As indicated, I arrive at the above conclusions without taking into consideration the testimony of the defendant which, if believed, would completely exonerate him from any liability. I do note, however, that the defendant's testimony is entirely consistent with and bears out the only conclusion that can be reached with respect to how the accident must have occurred, i.e., that the plaintiff stepped out from behind the obstruction at about the moment defendant's vehicle reached the place of impact.
Even were there to be a basis for concluding that the complaint may not be dismissed, the judgment nonetheless should be reversed and a new trial ordered. In the light of the uncontroverted facts, as hereinabove set forth, a verdict finding defendant guilty of negligence and plaintiff free of such conduct is clearly contrary to the weight of the credible evidence.
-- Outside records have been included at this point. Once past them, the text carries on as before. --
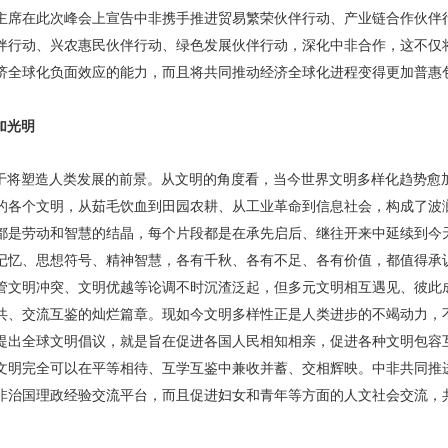
主席在此次峰会上宣告中非携手推进贸易繁荣伙伴行动、产业链合作伙伴
伴行动、兴农惠民伙伴行动、绿色发展伙伴行动，深化中非合作，这不仅
济全球化负面效应的能力，而且将共同推动经济全球化进程变得更加普惠
加光明
于将塑造人类发展的前景。从文明的角度看，当今世界文明多样化趋势愈
的各个文明，从茹毛饮血到田园农耕、从工业革命到信息社会，构成了波
都是劳动和智慧的结晶，每个片段都是在承先启后、继往开来中延续到今
记忆、思想符号、精神智慧，各有千秋、各有不足、各有价值，都值得承
管文明冲突、文明优越等论调不时沉渣泛起，但多元文明相互遇见、彼此
共、交流互鉴的灿烂篇章。现如今文明多样性正是人类进步的不竭动力，
提出全球文明倡议，就是旨在促进各国人民相知相亲，促进各种文明包容
文明完全可以在平等相待、互学互鉴中兼收并蓄、交相辉映。中非共同推
非治国理政经验交流平台，而且促进妇女和青年等方面的人文社会交流，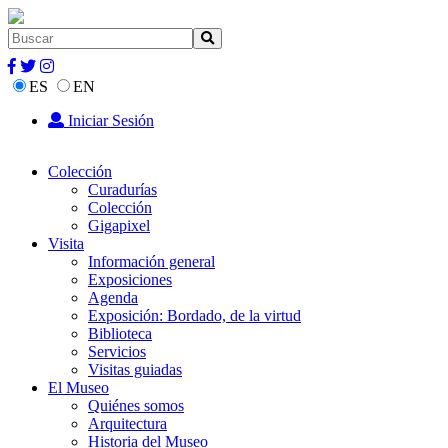
ES
EN
Iniciar Sesión
Colección
Curadurías
Colección
Gigapixel
Visita
Información general
Exposiciones
Agenda
Exposición: Bordado, de la virtud
Biblioteca
Servicios
Visitas guiadas
El Museo
Quiénes somos
Arquitectura
Historia del Museo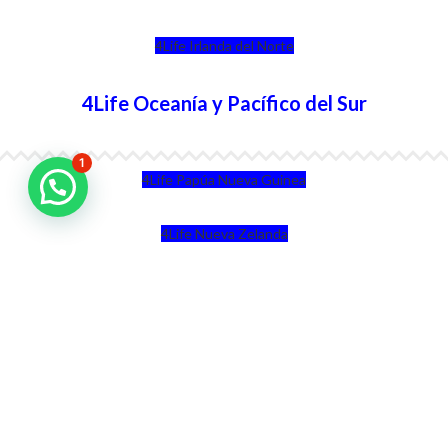
4Life Irlanda del Norte
4Life Oceanía y Pacífico del Sur
1
4Life Papúa Nueva Guinea
4Life Nueva Zelanda
4Life Australia
4Life Eurasia
4Life Kazajstán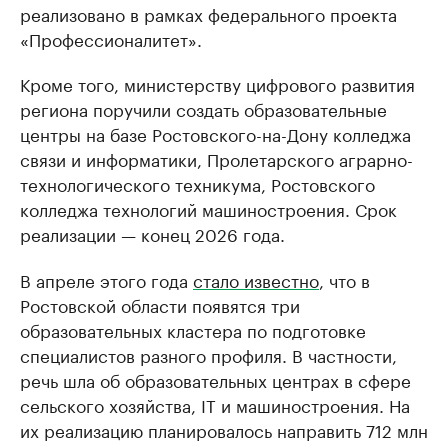
реализовано в рамках федерального проекта
«Профессионалитет».
Кроме того, министерству цифрового развития
региона поручили создать образовательные
центры на базе Ростовского-на-Дону колледжа
связи и информатики, Пролетарского аграрно-
технологического техникума, Ростовского
колледжа технологий машиностроения. Срок
реализации — конец 2026 года.
В апреле этого года
стало известно
, что в
Ростовской области появятся три
образовательных кластера по подготовке
специалистов разного профиля. В частности,
речь шла об образовательных центрах в сфере
сельского хозяйства, IT и машиностроения. На
их реализацию планировалось направить 712 млн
Moreover, I am of the opinion that it was reversible error for the trial court to have refused to charge section 41(c) of the Traffic Regulations of the City of New York as requested by defendant. That section provides that "no pedestrian shall suddenly leave a curb or other place of safety and walk or run into the path of a vehicle which is so close that it is impractical for the driver to yield." In the light of the proof in this case the jury could well have found that plaintiff having stopped behind the pile of cobblestones, suddenly moved out in front of defendant's vehicle. If such a permissible finding had been made, section 41(c) would have been applicable and should have been made available to the jury. I do not accept plaintiff's argument that the "place of safety" referred to in the section does not include a position behind the pile of cobblestones and barrier here involved. Certainly, one remaining at that place would be absolutely safe from traffic dangers. To say that only a particular and officially designated "place of safety" was intended, is to ignore the obvious purpose of the statute and the result it sought to achieve.
BOTEIN, P.J., BREITEL and STEVENS, JJ., concur in Per Curiam opinion; RABIN, J., dissents in opinion; McNALLY, J., dissents and votes to reverse and order a new trial for reasons set forth in Justice RABIN'S opinion.
Judgment affirmed, with $50 costs to respondent.